Public tours happen weekly during the warmer months, and visitors hear the specific stories behind SFS’s residents—and also the conditions animals like them endure in factory farms across America.
“These are intelligent, sentient beings that don’t deserve a life of abuse they often have,” says Johnson. “I think society will look back at this someday—at all the horrendous things we do to beautiful animals—and wonder what in the world we were thinking.”
The Stats on Factory Farming
70: Percentage of the Amazon rainforest converted into grazing land to keep up with demand for meat.
110,000: Number of fish killed when an open-air animal waste lagoon spilled in Illinois in 2011.
250: Average annual egg production of a factory hen—compared to 80-150 a century ago—due to selective breeding and added hormones.
5-6 months: Age at which a male pig is slaughtered for meat. They’re taken from their mother hours after birth and castrated, their tails cut off without anesthesia—and then they’re fattened as quickly as possible.
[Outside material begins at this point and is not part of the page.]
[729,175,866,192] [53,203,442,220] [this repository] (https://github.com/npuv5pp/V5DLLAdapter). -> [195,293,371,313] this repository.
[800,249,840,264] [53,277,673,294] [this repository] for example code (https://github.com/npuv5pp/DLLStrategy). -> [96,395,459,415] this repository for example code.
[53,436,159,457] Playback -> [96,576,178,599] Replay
7 months: Average age at which a factory sow is first artificially impregnated. “Then they’re kept pregnant or nursing their entire life in tiny gestation crates where they can’t even turn around to see their piglets,” says Johnson. “They literally go nuts. They chew even though there’s nothing in their mouth. It’s not a good life.”
Get Involved
Giving rescued farm animals a safe, comfortable place to live out their remaining years is one of the goals of Spring Farm Sanctuary. Another is to inspire change through education. Here are some of the team’s suggestions for making a difference.
Change your diet.
Some people have become vegetarian or vegan because of a visit to Spring Farm Sanctuary. Another option is to cut back on your meat and animal-derived food consumption: waste less, increase the ratio of plant-based foods you’re consuming or simply opt out of meat more often. Meatless Monday, maybe?
Take a tour.
Get to know an animal face-to-face on one of the tours offered Saturdays, May–October, at Spring Farm. “We go pen to pen, story to story. People give the animals treats and look them in the eye,” says Johnson. “Paul McCartney famously said, ‘If slaughterhouses had glass walls, we’d all be vegetarians.’ For a lot of people, it’s the first time they’ve ever been eye-to-eye with a cow. Sometimes, it’s just ‘out of sight, out of mind.’”
Support the farm.
Spring Farm Sanctuary is a donor-supported 501(c)3 organization. Give a one-time gift or sponsor a specific animal. Volunteer to clean pens or give tours. Put your Amazon Prime account to good use by sending a few items from the farm’s online wish list, or donate produce. “We give fresh fruits and veggies every day,” Johnson says. “They love the good stuff.”